#Mali : Feue Fatoumata Siré Diakité : à L’honneur dans la maison de la femme rive gauche

La Maison de la femme, de l’enfant et de la famille Rive gauche (Mafef-RG) a rendu hommage à la militante pour les droits des femmes, feue Fatoumata Siré Diakité. C’était à la faveur d’une conférence-débats sur le thème intitulé : «Qui est Fatoumata Siré Diakité».

Publié mardi 20 août 2024 à 17:33
#Mali : Feue Fatoumata Siré Diakité : à L’honneur dans la maison de la femme rive gauche

Les femmes et filles en formation dans la structure ont été informées sur son parcours et son apport dans la défense des droits des femmes

 

 La rencontre a enregistré la présence de la représentante de la ministre de la Promotion de la Femme, de l’Enfant et de la Famille, Djingaré Ibrahim Maïga et la directrice de la Maison de la Mafef-RG, Mme Koné Oumou Diop. Les membres de l’Association pour la promotion et le développement des femmes (APDF) et les autorités communales et traditionnelles de la Commune III ont pris part à la conférence.

La conférence visait à informer des femmes et filles en formation dans l’établissement, sur le parcours et l’apport de la militante dans la défense des droits des femmes. À ce sujet, les participantes ont été suffisamment outillées grâce à l’exposé du conférencier, Mamadou Malick Sow et des témoignages.   Grande figure éprise de liberté et de justice, Fatoumata Siré Diakité a fondé en 1991,  l’Association pour le progrès et la défense des droits des femmes (APDF).

Selon le conférencier, cette professeure d’anglais a été une actrice active de la lutte pour la démocratie dans notre pays. Il a témoigné que feue Fatoumata Siré Diakité a mené une carrière syndicale sans complaisance qui la conduira à siéger au bureau exécutif de l’Union nationale des travailleurs du Mali (UNTM).

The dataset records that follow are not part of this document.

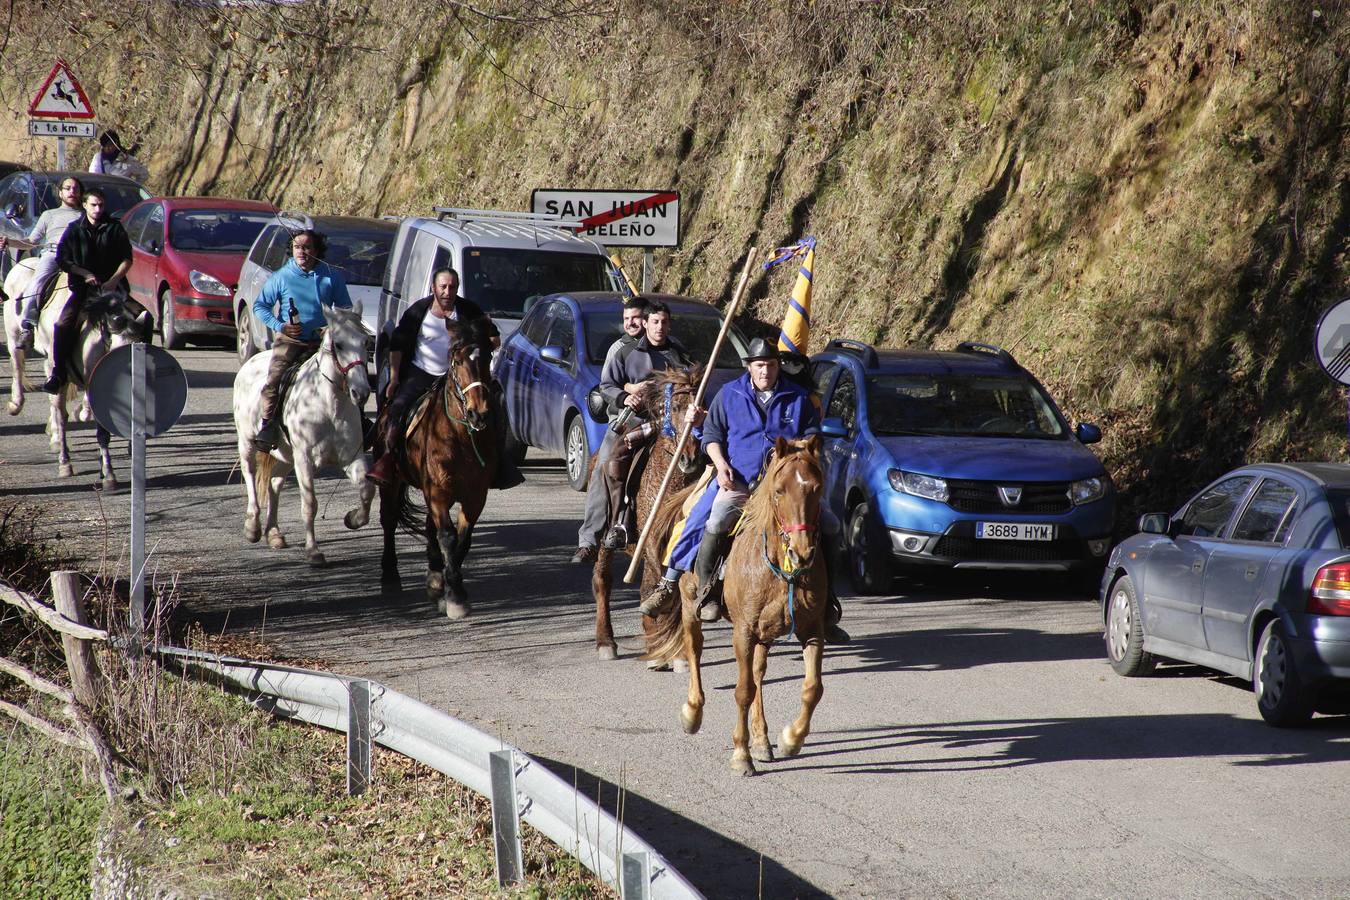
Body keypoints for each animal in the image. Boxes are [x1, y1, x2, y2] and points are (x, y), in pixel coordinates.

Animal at [378, 319, 499, 623]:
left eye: (488, 358)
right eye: (457, 360)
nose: (479, 413)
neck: (461, 437)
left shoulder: (475, 496)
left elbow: (462, 540)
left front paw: (450, 588)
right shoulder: (439, 493)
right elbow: (448, 536)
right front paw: (455, 598)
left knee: (429, 527)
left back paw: (435, 577)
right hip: (392, 483)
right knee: (389, 520)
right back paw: (390, 576)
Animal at [596, 364, 712, 661]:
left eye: (703, 407)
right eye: (676, 407)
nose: (690, 458)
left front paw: (676, 651)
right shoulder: (650, 546)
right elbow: (654, 587)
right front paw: (660, 647)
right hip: (603, 538)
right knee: (602, 580)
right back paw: (605, 641)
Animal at [650, 437, 826, 777]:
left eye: (816, 488)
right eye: (779, 490)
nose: (801, 553)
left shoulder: (813, 630)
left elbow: (812, 689)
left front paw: (790, 739)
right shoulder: (743, 631)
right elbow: (743, 691)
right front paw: (741, 755)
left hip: (765, 634)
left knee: (758, 673)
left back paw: (762, 741)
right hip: (691, 606)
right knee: (695, 649)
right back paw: (693, 713)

Son combat pour les droits des enfants et des femmes lui vaut des distinctions nationales et internationales.

Parmi lesquels le Prix Aoua Keïta, son classement par le journal français «L’Express» parmi les 100 femmes qui font bouger le monde et son élection en 1999 comme femme de l’année par l’Institut biographique américain.

Le combat de l’APDF et d’autres mouvements de lutte pour les droits des femmes ont permis l’adoption de la loi visant à promouvoir la femme notamment la loi sur le genre et la promotion de la femme.

À en croire des témoignages, l’ancienne ambassadrice du Mali en Allemagne a traversé des difficultés liées à des attaques et des menaces à cause de sa détermination à défendre les femmes surtout à lutter contre certaines de nos pratiques comme  l’excision et les violences basées sur le genre (VBG). Celle qui a travaillé à la direction exécutive et régionale des coalitions contre le trafic des femmes en Afrique a publié un livre sur la situation de la femme dans notre pays en mars 2002. L’engagement de la sortante de l’École normale supérieure (ENSup) en faveur de la défense des droits des femmes a porté beaucoup de fruits et continue à engranger des résultats à travers l’APDF comme le financement d’une centaine de mariages.     

La directrice de la Mafef-RG a affirmé que cette initiative de la  Maison de la femme, de l’enfant et de la famille Rive gauche s’inscrit dans le cadre des activités de la Journée panafricaine de la femme célébrée le 31 juillet.  «Conformément au thème de cette année qui rend hommage aux enseignantes, nous avons décidé de célébrer Fatoumata Siré Diakité», a justifié Mme Diop Oumou Diop. Et de souligner le rôle crucial de ce leader dans l’éducation et la défense des droits de la femme. Elle a aussi affirmé que l’ADPF est un héritage à sauvegarder dans le cadre de la prise en charge des cas de VBG.

 La représentante de la ministre de la Promotion de la Femme, de l’Enfant et de la Famille, a invité les apprenantes à suivre l’exemple de Fatoumata Siré Diakité. Djingaré Ibrahim Maïga les a encouragées à persévérer dans leurs activités.

Il est utile de signaler que la Mafef-RG offre des formations dans plus de 13 filières dont la coupe et la couture, la coiffure, le tatouage, la transformation agro-alimentaire et la pisciculture.